*** Opening Selected passage ***
If Intuitive Machines wanted to sell that 8 kg worth of payload to someone, the whole shebang would work out to about $9.6 million at Astrobotic's rates. Mind you, while Intuitive Machines works with some heavy hitters like the Department of Defense, NASA and SpaceX, that's a big cost to eat as a company that's only been around since 2013. The Nova-C holds just 100 kg worth of payload, meaning that Moon Mark's racing equipment will take up a full 8% of its initial haul. 

The more concerning numbers are the ones related to the tech that would need to be used to make this happen. While Moon Mark CTO Todd Wallach told New Atlas that he doesn't expect there to be any kind of communications lag that would affect the race itself, the numbers seem iffy. New Atlas explains: 

"I'm a little dicey on this one. If communications proceed between Earth and the Moon at the speed of light, which it's fair to say is pretty fast, they'll take about 1.3 seconds to cover the 384,000-odd kilometer (238,600 mile) gap. So unless there's some weird quantum entanglement business going on, the absolute best case scenario seems to be that when these kids push a thumbstick here on Earth, it'll take 1.3 seconds for the car to do something on the Moon, and 2.6 seconds before anything happens on the video feed they're watching."

One of New Atlas' moon vehicle renders. , New Atlas

The track could make this lag even more frustrating, as it won't be the usual Tilke jam with lots and lots of paved runoff, but rather, the natural rough surface of the moon itself. While Stephenson told New Atlas that the lunar surface was scanned enough that Tilke can devise some set route for the cars to use, dodging obstacles with a 2.6-plus-second delay seems frustrating at best. No specifics have been given on the cars' speeds just yet, so perhaps they could be slow enough that the lag won't be too much of a problem. However, Moon Mark claims that they will be fast.
*** Closing Selected passage ***
*** Opening Listed records ***
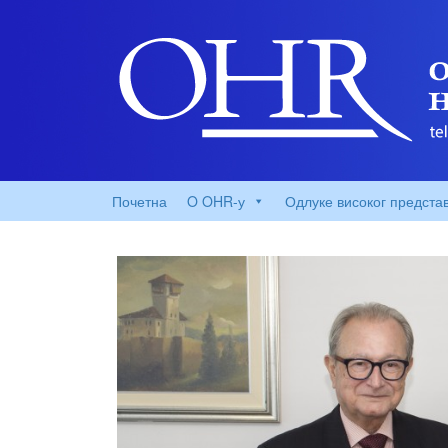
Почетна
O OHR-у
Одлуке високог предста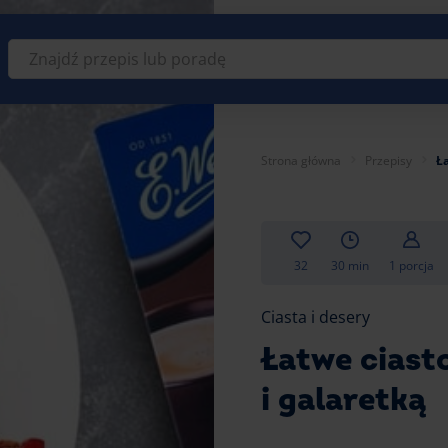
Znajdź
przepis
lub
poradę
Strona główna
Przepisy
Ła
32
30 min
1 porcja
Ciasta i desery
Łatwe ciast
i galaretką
*** Closing Listed records ***
*** Opening Listed records ***
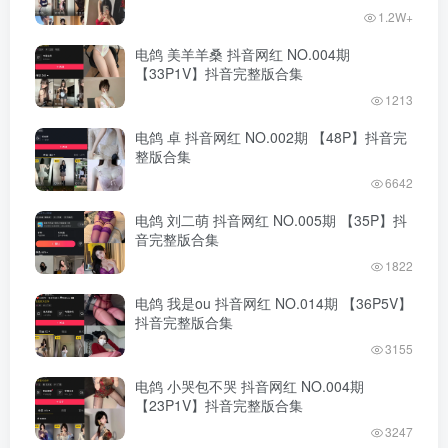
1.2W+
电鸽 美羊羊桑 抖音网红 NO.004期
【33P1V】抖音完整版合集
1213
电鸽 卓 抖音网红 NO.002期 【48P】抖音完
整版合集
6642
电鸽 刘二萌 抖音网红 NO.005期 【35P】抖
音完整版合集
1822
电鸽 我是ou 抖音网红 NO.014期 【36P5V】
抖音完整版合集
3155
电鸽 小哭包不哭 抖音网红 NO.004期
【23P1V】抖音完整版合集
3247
*** Closing Listed records ***
**What you should do:** Resume the article about the Moon Mark lunar car race, picking up after its final sentence.

**Exercise answer:**
Despite all of this, Stephenson seems pretty excited about the challenges of designing these cars, telling New Atlas

"There's a lot of things they have to consider. Obviously it's not downforce! It's more about, say, dust filtration, traction, weight, materials, endurance, stability ... Then there's center of gravity, and protection – if these things flip over at speed, you have to make sure none of the parts are damaged. You have to be able to upright it in some way. But everything you do to these things adds weight, everything you do to correct something else is another part added. So there's got to be an incredible simplicity to the design, and incredible reliability. There's a pretty big team working on it, a huge engineering team and there's some huge names attached that will be announced in early 2021."

Stephenson is also excited about building a lunar vehicle that doesn't look like the completely function-over-form rovers we're used to, noting that a cool design could help get younger generations interested in technology. 

While we all know how much auto designers love to work on implausible things that will never exist, I want to believe. I want to see race cars on the moon. We need some damn frivolity, and while it's weird to see rare space aboard a moon lander used for something that isn't a vital necessity, here's at least hoping that moon landings can become frequent to the point where that's no big deal.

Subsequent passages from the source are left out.